Prova a fuggire da Macondo.

Non puoi.

Chiudi il libro e sulla spalla senti la mano con la benda nera di Amaranta, seduto accanto a te c'è Melquìades lo zingaro, sorride senza denti e gira tra le mani la sua nuova invenzione, dal corridoio ti arriva la musica di Pietro Crespi.
Lo riapri, e la stanza ti si invade di formiche rosse e delle farfalle gialle di Mauricio Babilonia, in tasca trovi la polvere rossa che avevi nascosto dalla fame di Rebeca, fuori inizia a piovere, sulle pareti fioriscono begonie.

Ora che davanti al patibolo d'esecuzione ci sono io, penso alla storia di cent'anni di questa stirpe, uno scorrere di generazioni, divisa tra venti capitoli e l'assurda paura che un discendente possa nascere con la coda di maiale, divisa tra pagine che si moltiplicano, che invertono il tempo, lo dilatano, ma accorciano le distanze di un mondo di astrazione, nella mano di uno scrittore che tesse di un realismo magico i personaggi, intreccia vicende, terre, viaggi, un posto che ti si costruisce davanti agli occhi lentamente, dove tutto si muove e tutto resta fermo.
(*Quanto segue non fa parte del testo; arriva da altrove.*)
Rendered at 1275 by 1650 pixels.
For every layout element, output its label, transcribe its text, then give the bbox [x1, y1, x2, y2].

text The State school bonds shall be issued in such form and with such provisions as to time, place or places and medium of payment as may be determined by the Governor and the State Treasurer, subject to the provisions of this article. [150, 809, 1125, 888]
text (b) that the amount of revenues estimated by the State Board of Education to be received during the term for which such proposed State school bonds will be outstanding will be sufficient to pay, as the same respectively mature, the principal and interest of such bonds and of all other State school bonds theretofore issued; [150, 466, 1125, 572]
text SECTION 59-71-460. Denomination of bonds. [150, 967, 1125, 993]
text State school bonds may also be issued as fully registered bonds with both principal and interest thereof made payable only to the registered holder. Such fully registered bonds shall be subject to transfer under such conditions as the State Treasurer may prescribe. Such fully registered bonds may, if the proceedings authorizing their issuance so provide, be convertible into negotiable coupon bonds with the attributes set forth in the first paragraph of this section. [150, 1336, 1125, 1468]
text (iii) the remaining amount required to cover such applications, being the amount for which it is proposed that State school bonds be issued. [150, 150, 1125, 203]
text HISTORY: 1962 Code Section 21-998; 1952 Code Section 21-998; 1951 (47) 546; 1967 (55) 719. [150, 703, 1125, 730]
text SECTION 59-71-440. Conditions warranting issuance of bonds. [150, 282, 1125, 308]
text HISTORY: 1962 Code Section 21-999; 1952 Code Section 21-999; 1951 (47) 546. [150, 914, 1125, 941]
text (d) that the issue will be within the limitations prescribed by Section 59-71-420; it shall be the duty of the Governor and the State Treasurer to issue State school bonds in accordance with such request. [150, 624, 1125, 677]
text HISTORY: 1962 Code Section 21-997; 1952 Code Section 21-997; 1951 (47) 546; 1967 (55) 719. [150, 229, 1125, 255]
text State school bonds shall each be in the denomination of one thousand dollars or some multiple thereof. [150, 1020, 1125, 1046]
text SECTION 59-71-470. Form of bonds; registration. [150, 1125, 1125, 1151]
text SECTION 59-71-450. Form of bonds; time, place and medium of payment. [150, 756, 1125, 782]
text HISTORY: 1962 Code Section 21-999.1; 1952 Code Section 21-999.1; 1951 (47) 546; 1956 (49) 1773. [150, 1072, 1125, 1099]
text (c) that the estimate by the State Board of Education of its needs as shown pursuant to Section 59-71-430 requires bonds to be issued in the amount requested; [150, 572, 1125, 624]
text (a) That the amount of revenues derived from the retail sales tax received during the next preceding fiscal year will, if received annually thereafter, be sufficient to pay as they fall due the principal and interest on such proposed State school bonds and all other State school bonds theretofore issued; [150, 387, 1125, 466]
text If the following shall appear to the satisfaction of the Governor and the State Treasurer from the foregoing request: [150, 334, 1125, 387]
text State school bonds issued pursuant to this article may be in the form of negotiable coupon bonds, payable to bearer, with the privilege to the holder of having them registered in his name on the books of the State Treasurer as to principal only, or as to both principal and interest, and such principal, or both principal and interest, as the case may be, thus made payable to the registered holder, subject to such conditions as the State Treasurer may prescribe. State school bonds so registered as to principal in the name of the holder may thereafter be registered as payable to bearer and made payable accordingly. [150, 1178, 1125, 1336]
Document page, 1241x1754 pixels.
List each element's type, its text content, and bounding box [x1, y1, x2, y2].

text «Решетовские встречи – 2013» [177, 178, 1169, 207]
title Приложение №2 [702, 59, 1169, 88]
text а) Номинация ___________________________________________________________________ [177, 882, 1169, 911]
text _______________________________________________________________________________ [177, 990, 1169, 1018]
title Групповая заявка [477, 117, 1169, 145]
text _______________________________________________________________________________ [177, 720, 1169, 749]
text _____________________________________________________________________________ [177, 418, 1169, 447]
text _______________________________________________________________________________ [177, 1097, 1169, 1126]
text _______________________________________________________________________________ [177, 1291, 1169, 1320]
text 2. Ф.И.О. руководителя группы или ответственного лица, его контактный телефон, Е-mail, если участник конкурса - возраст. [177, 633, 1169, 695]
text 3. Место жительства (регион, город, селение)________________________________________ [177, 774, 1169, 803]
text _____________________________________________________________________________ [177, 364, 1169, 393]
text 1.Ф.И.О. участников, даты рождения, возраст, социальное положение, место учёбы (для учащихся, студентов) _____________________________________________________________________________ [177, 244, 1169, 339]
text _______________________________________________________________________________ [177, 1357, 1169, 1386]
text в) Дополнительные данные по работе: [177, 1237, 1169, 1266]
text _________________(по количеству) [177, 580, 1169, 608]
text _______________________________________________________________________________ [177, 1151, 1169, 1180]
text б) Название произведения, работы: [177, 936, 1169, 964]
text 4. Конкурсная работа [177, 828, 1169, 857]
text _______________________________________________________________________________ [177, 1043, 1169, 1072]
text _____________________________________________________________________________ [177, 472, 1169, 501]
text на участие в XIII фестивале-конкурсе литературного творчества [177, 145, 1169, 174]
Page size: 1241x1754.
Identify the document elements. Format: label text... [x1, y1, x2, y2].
Penso che l'Ostinazione ha il sapore delle trentadue rivoluzioni sollevate nella guerra civile, tutte perse. 

Esattezza é la parola giusta per la breve felicità del Colonnello Aureliano Buendìa e la piccola Remedios dalla pelle di giglio e dagli occhi verdi.

Che cos'è l'Amore me l'ha detto Ursula, i suoi occhi sigillati dalle tenebre la facevano inciampare sui suoi stessi passi, ma era l'unica a vedere ancora lo spettro di Josè Arcadio Buendìa sotto il castagno.
La Passione ha il colore del buio della notte, delle lenzuola umide su cui si stendeva Pilar Ternera, la donna che con la sua risata spaventava le colombe e che insegnò a Josè Arcadio per la prima volta come amare. La Stasi ha il suono di ogni goccia dei quattro anni, undici mesi e due giorni di pioggia, quando ciò che ci tiene in vita non è più nemmeno l'istinto di conservazione, ma diventa l'abitudine alla paura. 

La Rassegnazione somiglia al circolo vizioso dei pesciolini d'oro del Colonnello Aureliano Buendia, in un luogo dove la vita consuma e ripete sè stessa infinite e infinite e infinite volte, in un anello dove gira la stessa pioggia, gli stessi nomi, la stessa guerra, gli stessi fantasmi, dove tutto resta e niente se ne va mai davvero, e se anche i personaggi muoiono, ritornano sempre, dove anche la realtà sfuma i suoi contorni, si fa opaca, si fa nebbia, si perde nella peste dell'insonnia che colpì il villaggio e nell'alienazione di Josè Arcadio Buendìa.

Consapevole che anche mirando al cuore, potrei colpire l'unico spazio vuoto in mezzo al petto, so che nome dare a quel fondo di solitudine che riconosco nei miei occhi, quando mi specchio in una pozzanghera, seduta nel mio cerchio di gesso. E' lo stesso dei Buendìa.